== Task brief ==
All lines holding the word "vous" should be located in the records and copied.

== The data ==

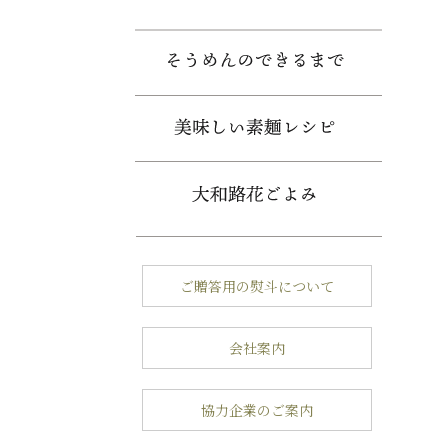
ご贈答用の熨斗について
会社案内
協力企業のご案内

---

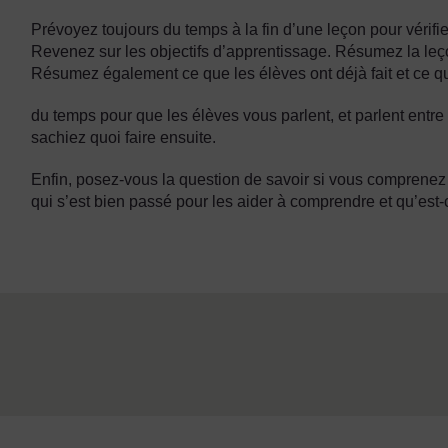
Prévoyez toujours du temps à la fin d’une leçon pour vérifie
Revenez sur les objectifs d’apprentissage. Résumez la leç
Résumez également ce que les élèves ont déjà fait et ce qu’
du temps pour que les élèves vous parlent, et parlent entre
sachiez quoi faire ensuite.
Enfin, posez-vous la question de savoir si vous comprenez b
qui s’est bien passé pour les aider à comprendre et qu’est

== Answer section ==
du temps pour que les élèves vous parlent, et parlent entre
Enfin, posez-vous la question de savoir si vous comprenez b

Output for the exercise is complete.